Nesta conformidade, a partir dessa alteração legislativa, ficou claro que cabia ao interessado a obrigação de provar a sua ligação efectiva à comunidade nacional dispensando o MP de fazer essa demonstração.
No entanto, o legislador, considerando que o equilíbrio na atribuição da nacionalidade passava por uma previsão de regras que, «garantindo o factor de inclusão que a nacionalidade deve hoje representar em Portugal, não comprometam o rigor e a coerência do sistema, bem como os objectivos gerais da política nacional de imigração, devidamente articulada com os nossos compromissos internacionais e europeus, designadamente os que resultam da Convenção Europeia sobre a Nacionalidade, que Portugal ratificou em 2000», resolveu, uma vez mais, alterar a redacção da mencionada norma com vista a que, no procedimento de oposição do Estado Português à aquisição da nacionalidade por efeito da vontade, se invertesse «o ónus da prova quanto ao requisito estabelecido na alínea a) do artigo 9.º que passa a caber ao Ministério Público. Regressa-se desse modo ao regime inicial da Lei n.º 37/81, de 3 de Outubro» – Exposição de motivos da Proposta de lei n.º 32/X.

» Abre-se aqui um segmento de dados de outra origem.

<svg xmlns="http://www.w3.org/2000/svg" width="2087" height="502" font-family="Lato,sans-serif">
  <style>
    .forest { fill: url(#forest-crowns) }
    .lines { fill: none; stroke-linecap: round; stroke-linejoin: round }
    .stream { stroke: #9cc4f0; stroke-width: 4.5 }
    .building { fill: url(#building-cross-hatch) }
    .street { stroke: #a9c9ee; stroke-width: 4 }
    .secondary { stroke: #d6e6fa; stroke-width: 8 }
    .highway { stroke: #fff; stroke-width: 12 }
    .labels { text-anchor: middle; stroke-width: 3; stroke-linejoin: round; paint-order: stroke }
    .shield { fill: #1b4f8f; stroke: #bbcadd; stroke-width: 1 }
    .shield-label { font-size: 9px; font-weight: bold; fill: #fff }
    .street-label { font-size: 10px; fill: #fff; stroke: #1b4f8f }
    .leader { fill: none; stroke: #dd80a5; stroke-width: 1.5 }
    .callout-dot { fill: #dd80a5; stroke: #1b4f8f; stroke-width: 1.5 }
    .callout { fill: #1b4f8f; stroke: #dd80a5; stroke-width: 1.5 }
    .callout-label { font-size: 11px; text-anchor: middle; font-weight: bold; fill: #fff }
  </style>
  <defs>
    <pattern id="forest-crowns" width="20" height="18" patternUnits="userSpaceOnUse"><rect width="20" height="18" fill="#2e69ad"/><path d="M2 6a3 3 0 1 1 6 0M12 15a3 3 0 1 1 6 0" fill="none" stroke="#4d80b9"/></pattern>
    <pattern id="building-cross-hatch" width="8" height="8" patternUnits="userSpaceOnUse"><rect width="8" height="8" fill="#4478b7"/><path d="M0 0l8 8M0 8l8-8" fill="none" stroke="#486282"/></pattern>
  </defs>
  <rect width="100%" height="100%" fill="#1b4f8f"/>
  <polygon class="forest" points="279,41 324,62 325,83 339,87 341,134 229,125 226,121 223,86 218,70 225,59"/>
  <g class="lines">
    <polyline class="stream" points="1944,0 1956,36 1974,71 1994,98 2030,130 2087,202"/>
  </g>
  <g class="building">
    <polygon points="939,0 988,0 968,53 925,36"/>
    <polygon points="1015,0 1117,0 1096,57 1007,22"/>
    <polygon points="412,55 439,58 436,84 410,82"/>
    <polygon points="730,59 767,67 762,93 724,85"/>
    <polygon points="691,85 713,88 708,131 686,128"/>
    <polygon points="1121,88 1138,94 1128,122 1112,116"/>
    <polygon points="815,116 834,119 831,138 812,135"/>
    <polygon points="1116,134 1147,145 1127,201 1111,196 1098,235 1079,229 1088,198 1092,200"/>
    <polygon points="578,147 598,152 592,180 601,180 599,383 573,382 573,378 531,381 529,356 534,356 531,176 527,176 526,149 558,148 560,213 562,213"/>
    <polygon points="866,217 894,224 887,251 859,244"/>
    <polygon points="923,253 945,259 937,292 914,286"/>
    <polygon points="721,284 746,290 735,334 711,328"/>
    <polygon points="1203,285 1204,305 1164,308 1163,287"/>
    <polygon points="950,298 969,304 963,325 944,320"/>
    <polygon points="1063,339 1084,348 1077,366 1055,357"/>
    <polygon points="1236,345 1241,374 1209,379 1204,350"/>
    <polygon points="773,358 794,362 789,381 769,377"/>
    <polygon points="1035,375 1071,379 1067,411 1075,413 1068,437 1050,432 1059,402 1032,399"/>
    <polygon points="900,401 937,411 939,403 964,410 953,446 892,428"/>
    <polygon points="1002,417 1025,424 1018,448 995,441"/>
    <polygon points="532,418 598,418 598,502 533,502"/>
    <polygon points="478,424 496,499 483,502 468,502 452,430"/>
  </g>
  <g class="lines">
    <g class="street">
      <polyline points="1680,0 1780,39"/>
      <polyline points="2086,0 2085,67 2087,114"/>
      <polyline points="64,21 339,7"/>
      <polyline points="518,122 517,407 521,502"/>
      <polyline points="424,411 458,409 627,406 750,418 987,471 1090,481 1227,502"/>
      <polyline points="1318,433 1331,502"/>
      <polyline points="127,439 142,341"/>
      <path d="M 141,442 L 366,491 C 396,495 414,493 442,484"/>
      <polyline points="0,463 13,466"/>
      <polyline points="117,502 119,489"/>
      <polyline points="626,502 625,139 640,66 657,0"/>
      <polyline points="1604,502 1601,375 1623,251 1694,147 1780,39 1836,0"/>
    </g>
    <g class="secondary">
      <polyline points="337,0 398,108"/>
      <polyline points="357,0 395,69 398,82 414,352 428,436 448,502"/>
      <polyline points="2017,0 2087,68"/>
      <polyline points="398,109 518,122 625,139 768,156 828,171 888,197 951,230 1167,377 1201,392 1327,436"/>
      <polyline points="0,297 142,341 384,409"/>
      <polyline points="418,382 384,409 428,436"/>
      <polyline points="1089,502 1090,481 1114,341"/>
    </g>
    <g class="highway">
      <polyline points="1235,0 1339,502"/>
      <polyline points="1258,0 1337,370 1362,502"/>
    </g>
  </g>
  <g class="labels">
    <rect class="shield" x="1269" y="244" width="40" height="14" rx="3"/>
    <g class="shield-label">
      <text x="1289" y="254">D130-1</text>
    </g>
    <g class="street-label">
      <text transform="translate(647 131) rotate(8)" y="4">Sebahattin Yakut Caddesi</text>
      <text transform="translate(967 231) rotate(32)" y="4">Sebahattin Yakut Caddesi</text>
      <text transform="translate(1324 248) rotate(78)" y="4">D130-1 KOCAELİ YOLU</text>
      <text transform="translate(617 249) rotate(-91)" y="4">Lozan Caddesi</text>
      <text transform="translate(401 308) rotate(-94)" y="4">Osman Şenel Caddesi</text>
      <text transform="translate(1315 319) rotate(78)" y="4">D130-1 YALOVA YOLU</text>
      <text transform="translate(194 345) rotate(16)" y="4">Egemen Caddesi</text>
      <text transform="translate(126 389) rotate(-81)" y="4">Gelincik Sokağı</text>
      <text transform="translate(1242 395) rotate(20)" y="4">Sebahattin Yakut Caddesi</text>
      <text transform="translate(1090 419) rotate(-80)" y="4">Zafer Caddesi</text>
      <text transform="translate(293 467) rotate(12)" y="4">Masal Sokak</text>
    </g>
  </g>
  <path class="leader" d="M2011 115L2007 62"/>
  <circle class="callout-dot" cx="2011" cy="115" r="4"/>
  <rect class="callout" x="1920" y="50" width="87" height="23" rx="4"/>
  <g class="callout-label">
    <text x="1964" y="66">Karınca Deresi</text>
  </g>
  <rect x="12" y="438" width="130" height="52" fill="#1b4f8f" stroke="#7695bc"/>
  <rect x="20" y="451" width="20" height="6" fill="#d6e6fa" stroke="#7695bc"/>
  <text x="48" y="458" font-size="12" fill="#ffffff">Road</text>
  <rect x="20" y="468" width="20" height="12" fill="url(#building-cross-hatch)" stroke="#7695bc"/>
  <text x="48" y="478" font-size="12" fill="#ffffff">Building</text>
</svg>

E, porque assim, a partir da entrada em vigor da Lei 2/2006 passou a constituir fundamento de oposição à aquisição de nacionalidade «a inexistência de ligação efectiva à comunidade nacional» (nova redacção da al.ª a) do art.º 9.º) a qual tinha de ser provada pelo MP”.

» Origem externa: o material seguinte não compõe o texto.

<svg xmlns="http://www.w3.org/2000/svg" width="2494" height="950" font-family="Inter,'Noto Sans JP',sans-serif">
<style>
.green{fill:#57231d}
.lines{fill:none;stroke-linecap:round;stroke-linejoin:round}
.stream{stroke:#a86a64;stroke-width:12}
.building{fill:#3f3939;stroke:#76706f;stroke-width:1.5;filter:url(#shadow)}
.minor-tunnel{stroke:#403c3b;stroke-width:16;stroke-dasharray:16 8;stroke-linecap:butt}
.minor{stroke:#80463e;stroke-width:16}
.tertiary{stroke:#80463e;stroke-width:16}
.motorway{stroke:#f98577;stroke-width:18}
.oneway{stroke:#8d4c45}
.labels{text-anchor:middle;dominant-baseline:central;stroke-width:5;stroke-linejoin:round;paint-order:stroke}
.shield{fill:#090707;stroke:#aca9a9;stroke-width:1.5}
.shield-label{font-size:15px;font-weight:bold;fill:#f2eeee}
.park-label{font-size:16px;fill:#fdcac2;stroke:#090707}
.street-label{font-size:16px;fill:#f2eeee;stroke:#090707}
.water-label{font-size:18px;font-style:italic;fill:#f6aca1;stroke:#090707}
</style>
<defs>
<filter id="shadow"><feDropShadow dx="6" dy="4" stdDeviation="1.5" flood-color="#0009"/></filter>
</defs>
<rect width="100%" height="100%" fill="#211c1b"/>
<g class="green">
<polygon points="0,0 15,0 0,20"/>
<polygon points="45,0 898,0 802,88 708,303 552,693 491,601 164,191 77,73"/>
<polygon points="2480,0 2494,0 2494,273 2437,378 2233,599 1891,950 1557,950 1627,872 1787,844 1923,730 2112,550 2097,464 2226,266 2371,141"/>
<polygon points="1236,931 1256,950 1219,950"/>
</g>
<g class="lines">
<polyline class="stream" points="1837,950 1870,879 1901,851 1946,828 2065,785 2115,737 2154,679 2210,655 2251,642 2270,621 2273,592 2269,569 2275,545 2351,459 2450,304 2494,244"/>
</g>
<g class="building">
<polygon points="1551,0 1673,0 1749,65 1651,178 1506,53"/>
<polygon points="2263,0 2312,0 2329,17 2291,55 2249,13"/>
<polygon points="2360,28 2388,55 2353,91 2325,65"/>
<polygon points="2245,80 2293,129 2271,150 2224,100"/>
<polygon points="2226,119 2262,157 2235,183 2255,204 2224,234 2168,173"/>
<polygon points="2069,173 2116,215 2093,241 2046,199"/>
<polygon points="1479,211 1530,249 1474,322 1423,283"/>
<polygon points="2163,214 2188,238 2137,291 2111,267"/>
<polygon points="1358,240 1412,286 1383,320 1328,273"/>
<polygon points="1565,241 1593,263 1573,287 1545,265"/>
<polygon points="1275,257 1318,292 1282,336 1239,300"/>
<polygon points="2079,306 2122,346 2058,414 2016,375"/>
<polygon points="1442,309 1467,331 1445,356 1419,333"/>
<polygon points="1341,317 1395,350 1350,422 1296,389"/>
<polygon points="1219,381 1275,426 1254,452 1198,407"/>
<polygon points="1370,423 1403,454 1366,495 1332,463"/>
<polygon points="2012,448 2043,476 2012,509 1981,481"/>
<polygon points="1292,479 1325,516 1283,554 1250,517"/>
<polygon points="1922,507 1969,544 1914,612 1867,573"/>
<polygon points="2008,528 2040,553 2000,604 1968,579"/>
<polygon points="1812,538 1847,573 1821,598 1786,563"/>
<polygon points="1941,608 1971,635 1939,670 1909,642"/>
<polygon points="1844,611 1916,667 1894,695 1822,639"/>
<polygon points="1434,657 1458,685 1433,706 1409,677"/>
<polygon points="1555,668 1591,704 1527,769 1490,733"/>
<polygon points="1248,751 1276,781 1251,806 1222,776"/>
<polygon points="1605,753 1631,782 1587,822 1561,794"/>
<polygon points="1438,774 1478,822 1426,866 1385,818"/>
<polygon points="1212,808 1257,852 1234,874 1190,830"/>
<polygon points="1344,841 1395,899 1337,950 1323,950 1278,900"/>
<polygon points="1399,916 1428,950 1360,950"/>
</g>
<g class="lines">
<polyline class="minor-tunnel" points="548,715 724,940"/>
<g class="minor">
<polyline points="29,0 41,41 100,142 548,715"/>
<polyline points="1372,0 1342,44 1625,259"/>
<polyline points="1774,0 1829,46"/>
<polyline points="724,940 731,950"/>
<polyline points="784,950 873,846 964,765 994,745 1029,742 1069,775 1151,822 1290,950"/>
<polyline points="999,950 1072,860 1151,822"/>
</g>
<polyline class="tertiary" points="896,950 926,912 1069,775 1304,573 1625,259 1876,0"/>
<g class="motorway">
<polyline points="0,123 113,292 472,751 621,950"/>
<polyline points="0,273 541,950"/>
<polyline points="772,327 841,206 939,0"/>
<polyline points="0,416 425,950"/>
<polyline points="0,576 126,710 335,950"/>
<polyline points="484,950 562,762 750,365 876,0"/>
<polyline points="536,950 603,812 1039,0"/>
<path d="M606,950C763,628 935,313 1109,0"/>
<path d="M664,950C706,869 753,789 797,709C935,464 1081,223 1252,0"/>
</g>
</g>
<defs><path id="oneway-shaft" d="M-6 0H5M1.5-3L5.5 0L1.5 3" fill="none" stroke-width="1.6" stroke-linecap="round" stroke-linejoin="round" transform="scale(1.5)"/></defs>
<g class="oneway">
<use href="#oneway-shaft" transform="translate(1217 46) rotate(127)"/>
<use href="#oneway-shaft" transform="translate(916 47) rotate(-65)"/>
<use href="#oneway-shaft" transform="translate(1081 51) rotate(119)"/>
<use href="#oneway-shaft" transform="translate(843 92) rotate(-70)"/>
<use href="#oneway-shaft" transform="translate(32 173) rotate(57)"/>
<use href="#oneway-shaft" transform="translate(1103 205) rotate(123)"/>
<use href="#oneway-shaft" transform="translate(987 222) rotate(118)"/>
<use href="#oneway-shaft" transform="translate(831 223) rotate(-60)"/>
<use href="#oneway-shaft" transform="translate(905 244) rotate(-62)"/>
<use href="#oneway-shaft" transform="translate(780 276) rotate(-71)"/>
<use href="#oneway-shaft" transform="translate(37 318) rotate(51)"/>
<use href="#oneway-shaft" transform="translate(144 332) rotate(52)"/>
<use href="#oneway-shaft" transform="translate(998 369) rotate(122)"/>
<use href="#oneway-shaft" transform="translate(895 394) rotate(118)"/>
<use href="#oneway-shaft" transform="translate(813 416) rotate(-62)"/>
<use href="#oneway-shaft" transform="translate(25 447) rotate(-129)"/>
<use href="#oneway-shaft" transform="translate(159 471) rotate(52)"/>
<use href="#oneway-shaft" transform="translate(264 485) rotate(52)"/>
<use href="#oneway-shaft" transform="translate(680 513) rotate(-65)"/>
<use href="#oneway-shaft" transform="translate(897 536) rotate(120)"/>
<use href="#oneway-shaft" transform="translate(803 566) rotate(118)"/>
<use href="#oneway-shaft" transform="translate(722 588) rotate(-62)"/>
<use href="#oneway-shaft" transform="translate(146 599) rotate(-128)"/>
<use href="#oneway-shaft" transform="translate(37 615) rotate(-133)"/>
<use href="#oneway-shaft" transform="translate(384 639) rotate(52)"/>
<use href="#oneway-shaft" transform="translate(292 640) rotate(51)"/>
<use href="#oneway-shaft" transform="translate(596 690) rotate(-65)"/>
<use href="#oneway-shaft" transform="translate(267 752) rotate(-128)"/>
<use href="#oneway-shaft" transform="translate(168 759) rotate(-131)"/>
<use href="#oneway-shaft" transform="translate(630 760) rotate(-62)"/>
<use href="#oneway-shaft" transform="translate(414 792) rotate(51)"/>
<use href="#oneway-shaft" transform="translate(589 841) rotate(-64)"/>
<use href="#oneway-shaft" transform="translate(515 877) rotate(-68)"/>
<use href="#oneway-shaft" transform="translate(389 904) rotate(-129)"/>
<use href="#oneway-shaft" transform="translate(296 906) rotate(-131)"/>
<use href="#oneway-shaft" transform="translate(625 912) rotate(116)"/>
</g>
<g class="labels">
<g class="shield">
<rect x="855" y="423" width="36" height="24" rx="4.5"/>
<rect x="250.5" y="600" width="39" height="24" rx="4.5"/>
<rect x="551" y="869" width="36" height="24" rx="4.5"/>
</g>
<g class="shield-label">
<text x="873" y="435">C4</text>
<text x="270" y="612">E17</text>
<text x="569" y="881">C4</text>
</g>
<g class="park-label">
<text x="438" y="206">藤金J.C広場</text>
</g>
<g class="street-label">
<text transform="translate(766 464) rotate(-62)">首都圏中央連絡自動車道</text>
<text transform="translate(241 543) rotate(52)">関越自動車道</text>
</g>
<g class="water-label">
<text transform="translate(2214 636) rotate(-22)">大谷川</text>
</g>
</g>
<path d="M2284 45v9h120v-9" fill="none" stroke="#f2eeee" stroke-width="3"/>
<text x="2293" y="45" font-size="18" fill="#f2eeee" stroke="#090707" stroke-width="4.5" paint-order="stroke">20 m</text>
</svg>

2.3. No caso em análise, à data em que o Recorrente manifestou a sua vontade de adquirir a nacionalidade portuguesa vigorava a Lei n.º 37/81, com a redacção que lhe foi dada pela LO n.º 2/2006, de 17.04. Dúvidas, portanto, não podem existir de que cabia ao MP demonstrar a “inexistência de ligação efectiva à comunidade nacional” (al. a) do art. 9.º), deste modo ilidindo a presunção legal que decorre da Lei da Nacionalidade na versão que agora importa. Não foi essa, contudo, a linha seguida pelo acórdão recorrido, que optou, deste modo, por se afastar da orientação jurisprudencial que tem vindo a ser seguida por este STA– decorrendo a mesma do regime legal vigente nesta matéria –, e sobre a qual assentou a decisão da 1.ª instância. Por este motivo não se pode sufragar a decisão recorrida. A qual, insiste-se, seguiu uma linha diferente da seguida pela decisão proferida pelo TAC de Lisboa, trilhando uma via distinta daquela que tem vindo a ser percorrida de forma constante por este STA. Por este motivo, deve manter-se a decisão constante da sentença do TAC de Lisboa e os seus termos.
III- Decisão
Nos termos e com os fundamentos expostos, acordam em conferência os Juízes da Secção de Contencioso Administrativo em conceder provimento ao recurso, revogando o acórdão recorrido, devendo manter-se a sentença da primeira instância.
Sem custas.
Lisboa, 3 de Março de 2016. – Maria Benedita Malaquias Pires Urbano (relatora) – Vítor Manuel Gonçalves Gomes – Alberto Augusto Andrade de Oliveira.